DALL-E Mega Model Card

This Model Card is a simplified version of various resources from the WandB Reports

Model Description

DALL-E Mega is a simplified replication of the original DALL-E training in the open. DALL-E Mega has improved from DALL-E Mini in several key ways.

Optimizer updated to Distributed Shampoo which proved to be more efficient following a comparison of different optimizers
A new architecture based on NormFormer and GLU variants following a comparison of transformer variants, including DeepNet, Swin v2, NormFormer, Sandwich-LN, RMSNorm with GeLU/Swish/SmeLU
We use super conditioning which affects FID and CLIP score (see Pareto curves)
Improvements over the dataset with CLIP score exploration

The model works by using a BART Encoder Model that DALL-E Mega uses to understand the text prompt. Another larger BART model then decodes it into VQGAN Tokens which are lastly decoded into images you can display.

Training

The Simplified Procedure is as followed.

Hardware: 1 pod TPU v3-256 = 32 nodes of TPU VM v3-8 (8 TPU per node) = 256 TPU v3
Optimizer: Distributed Shampoo
Model Partition Spec: 8 model parallel x 32 data parallel
Batch: 44 samples per model x 32 data parallel x 3 gradient accumulation steps = 4224 samples per update
Learning rate: warmup to 0.0001 for 10,000 steps and then kept constant until plateau
Gradient checkpointing used on each Encoder/Decoder layer (ie, MHA + FFN)
Distributed Shampoo + Normformer Optimizations have proved to be effective and efficiently scaling this model.
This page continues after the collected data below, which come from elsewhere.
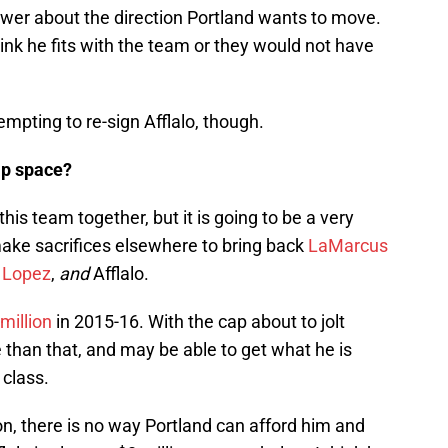
answer about the direction Portland wants to move.
think he fits with the team or they would not have
empting to re-sign Afflalo, though.
ap space?
his team together, but it is going to be a very
 make sacrifices elsewhere to bring back
LaMarcus
 Lopez
,
and
Afflalo.
million
in 2015-16. With the cap about to jolt
than that, and may be able to get what he is
 class.
n, there is no way Portland can afford him and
It should also be noted that the learning rate and other parameters are sometimes adjusted on the fly.

The Full Procedure and Technical Material

Limitations and Bias

Open-ended Generation Models tend to spread bias and harmful messages learned through the data it was given. It is recommended to not use DALL-E as an image generator for vague prompts, especially related to people related. We also do not recommend purposely making harmful prompts unless for research investigation(1) or other academic purposes. More about these assumptions and biases can be found in this document.

Even without enforced restrictions it's just common sense, let's keep AI art comfortable and accessible for everyone.